A fourth bomb threat in less than a month has struck the network of Penta Hospitals, this time targeting the regional facility in Trebišov on Tuesday morning. The incident led to temporary restrictions on hospital operations as police secured the site, though no evacuation of patients was required and no explosives were found.

The network’s spokesperson, Tomáš Kráľ, confirmed that the latest warning followed a similar pattern to previous threats received in Košice, Michalovce, and Galanta. Each incident forced hospitals to suspend care temporarily, delaying dozens of scheduled treatments and surgeries.

According to Kráľ, the repeated false alarms are taking a toll on both staff and patients, heightening anxiety and disrupting healthcare delivery across the network. Penta Hospitals has filed a criminal complaint against an unknown perpetrator and plans to issue a public statement addressing the situation.

Police investigators are examining whether the incidents are connected, as the latest threat was reportedly submitted through an online retailer’s platform rather than directly to the hospital’s website. Despite heightened security protocols, officials warn that such hoaxes strain emergency services and endanger lives by diverting attention from genuine medical and security needs.

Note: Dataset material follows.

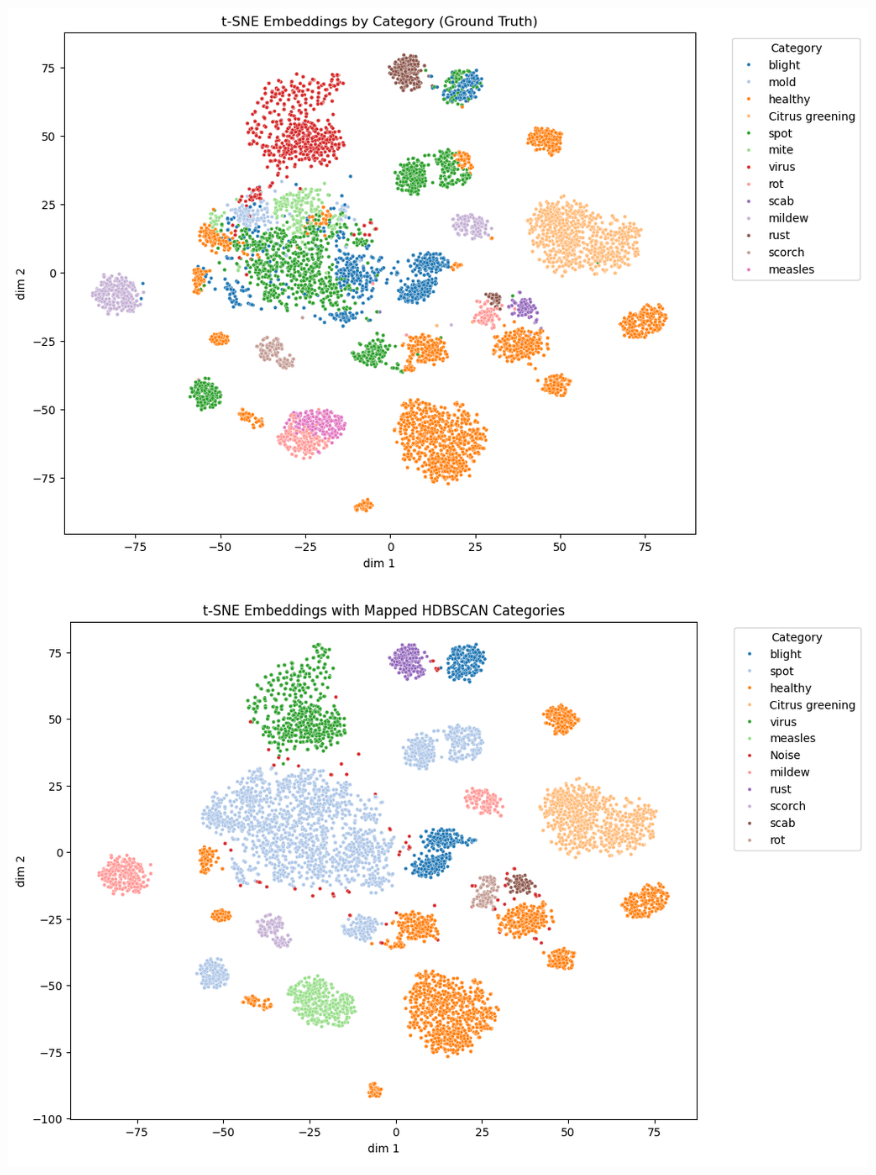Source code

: ![TSNE Ground Truth](images/tsne_ground_truth.png)

![TSNE w Mapped Categories](images/tsne_hdbscan_mapped_categories.png)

Authorities continue to treat the threats as serious crimes while emphasizing that no devices have been discovered in any of the affected facilities to date.

Source: HNonline.sk

Wage Growth Slows as Employment Stagnates Across Key Sectors in Slovakia

Wages across most major sectors in Slovakia continued to grow in August 2025, but for many workers, rising prices erased much of the gain. According to new data from the Statistical Office of the Slovak Republic, while nominal wages rose in all ten sectors monitored monthly, four industries still saw real pay declines once inflation was taken into account. Employment levels remained largely unchanged, with several key branches of the economy continuing to shed staff.

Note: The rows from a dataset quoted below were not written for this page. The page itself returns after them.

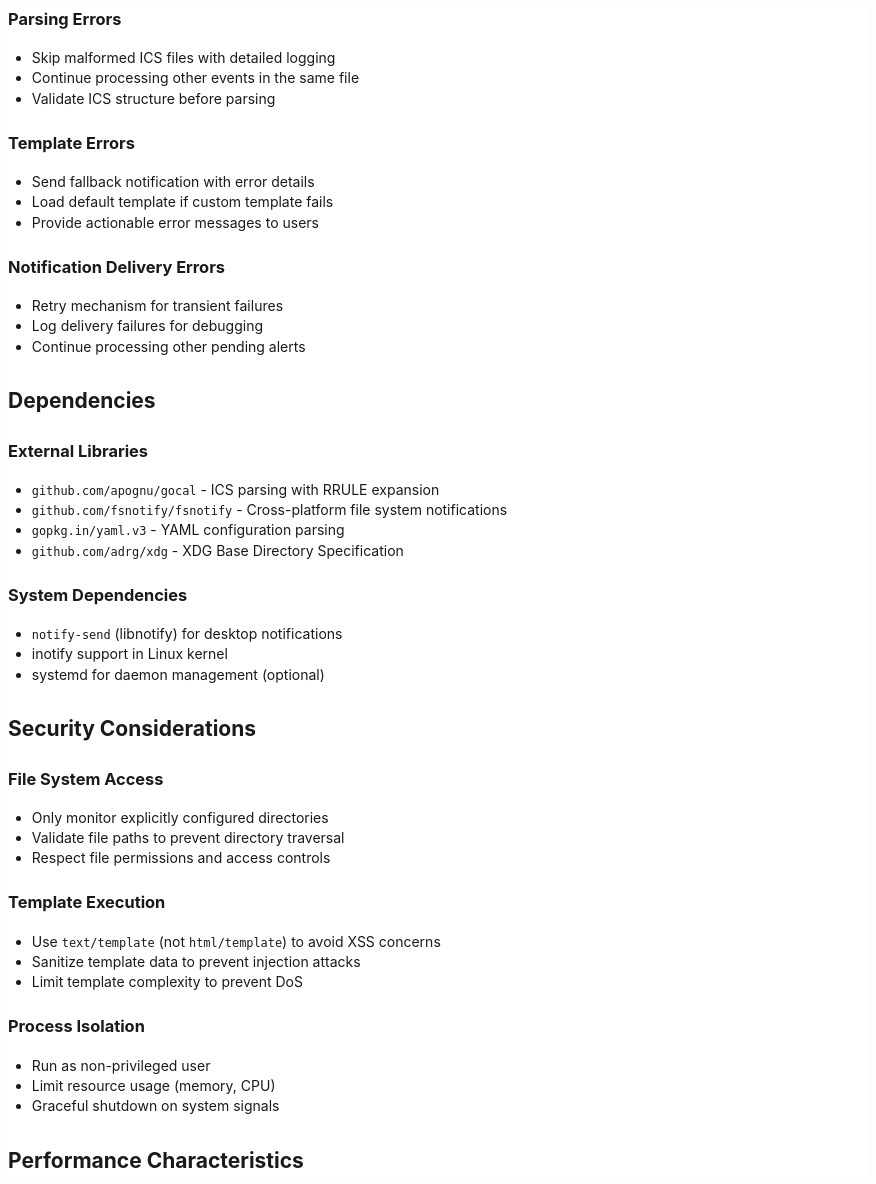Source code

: ### Parsing Errors
- Skip malformed ICS files with detailed logging
- Continue processing other events in the same file
- Validate ICS structure before parsing

### Template Errors
- Send fallback notification with error details
- Load default template if custom template fails
- Provide actionable error messages to users

### Notification Delivery Errors
- Retry mechanism for transient failures
- Log delivery failures for debugging
- Continue processing other pending alerts

## Dependencies

### External Libraries
- `github.com/apognu/gocal` - ICS parsing with RRULE expansion
- `github.com/fsnotify/fsnotify` - Cross-platform file system notifications
- `gopkg.in/yaml.v3` - YAML configuration parsing
- `github.com/adrg/xdg` - XDG Base Directory Specification

### System Dependencies
- `notify-send` (libnotify) for desktop notifications
- inotify support in Linux kernel
- systemd for daemon management (optional)

## Security Considerations

### File System Access
- Only monitor explicitly configured directories
- Validate file paths to prevent directory traversal
- Respect file permissions and access controls

### Template Execution
- Use `text/template` (not `html/template`) to avoid XSS concerns
- Sanitize template data to prevent injection attacks
- Limit template complexity to prevent DoS

### Process Isolation
- Run as non-privileged user
- Limit resource usage (memory, CPU)
- Graceful shutdown on system signals

## Performance Characteristics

The strongest wage growth was seen in the hospitality sector, where salaries in food and beverage services jumped by around nine percent compared with last year. Retail, construction, and transport and storage each recorded gains of roughly five percent, while pay in vehicle sales and repair increased by only half a percent. However, when adjusted for inflation, wages fell in the motor vehicle trade, selected market services, and slightly in manufacturing and the information and communication sectors.

Over the first eight months of 2025, real wages have risen in nine of the ten monitored industries, led again by hospitality with growth of 4.6 percent. Only market services recorded a year-on-year decline, dropping by 1.4 percent in real terms.

Employment trends show a more subdued picture. In August, job numbers were lower than a year earlier in five sectors, including wholesale trade, industry, and construction. Wholesale saw the steepest decline, losing about four percent of its workforce. Transport and storage also contracted modestly. On the other hand, small employment increases were noted in retail, food services, accommodation, and IT.

Between January and August, overall employment grew slightly in half of the monitored sectors, with accommodation showing the fastest year-on-year expansion at 2.4 percent. Yet, transport and wholesale continue to lag, each posting declines of up to two percent.

The data, based on monthly business surveys, offer a first look at wage and employment developments in Slovakia’s most influential sectors. Broader quarterly statistics — covering education, healthcare, and other industries — will provide a fuller picture of wage trends across the national economy later this year.